--- Records to use Enclosed Below ---

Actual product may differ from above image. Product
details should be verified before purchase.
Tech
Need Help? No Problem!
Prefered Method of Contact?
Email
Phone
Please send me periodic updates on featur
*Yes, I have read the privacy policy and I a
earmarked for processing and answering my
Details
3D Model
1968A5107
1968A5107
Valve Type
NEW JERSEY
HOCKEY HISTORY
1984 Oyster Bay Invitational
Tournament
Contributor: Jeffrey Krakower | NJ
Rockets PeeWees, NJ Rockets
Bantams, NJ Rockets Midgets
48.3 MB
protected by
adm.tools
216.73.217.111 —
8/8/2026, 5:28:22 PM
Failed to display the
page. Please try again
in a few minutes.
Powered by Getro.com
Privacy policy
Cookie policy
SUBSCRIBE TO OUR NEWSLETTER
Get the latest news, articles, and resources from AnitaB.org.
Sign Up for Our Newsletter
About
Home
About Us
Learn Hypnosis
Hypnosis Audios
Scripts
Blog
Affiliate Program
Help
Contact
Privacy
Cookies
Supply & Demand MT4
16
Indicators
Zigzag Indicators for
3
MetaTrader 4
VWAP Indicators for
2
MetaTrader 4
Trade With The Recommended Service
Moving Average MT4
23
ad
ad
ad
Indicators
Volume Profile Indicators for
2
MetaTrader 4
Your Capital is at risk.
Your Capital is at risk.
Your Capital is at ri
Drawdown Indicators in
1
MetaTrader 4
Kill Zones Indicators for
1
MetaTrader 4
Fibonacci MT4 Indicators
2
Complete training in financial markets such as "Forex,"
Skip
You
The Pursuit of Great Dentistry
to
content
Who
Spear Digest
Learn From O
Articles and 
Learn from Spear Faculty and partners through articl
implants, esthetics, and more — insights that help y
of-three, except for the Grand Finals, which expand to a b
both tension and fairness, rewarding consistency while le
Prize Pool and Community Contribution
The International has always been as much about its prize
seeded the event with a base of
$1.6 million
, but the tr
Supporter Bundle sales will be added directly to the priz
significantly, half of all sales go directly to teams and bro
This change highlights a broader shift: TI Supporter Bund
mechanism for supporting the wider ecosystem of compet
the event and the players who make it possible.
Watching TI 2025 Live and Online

--- End of Enclosed Records to use ---

→ **What you need to do**
Identify each row above that contains the string "directly" and copy those rows in full. Treat uppercase and lowercase letters as different.

→ **Written answer**
Supporter Bundle sales will be added directly to the priz
significantly, half of all sales go directly to teams and bro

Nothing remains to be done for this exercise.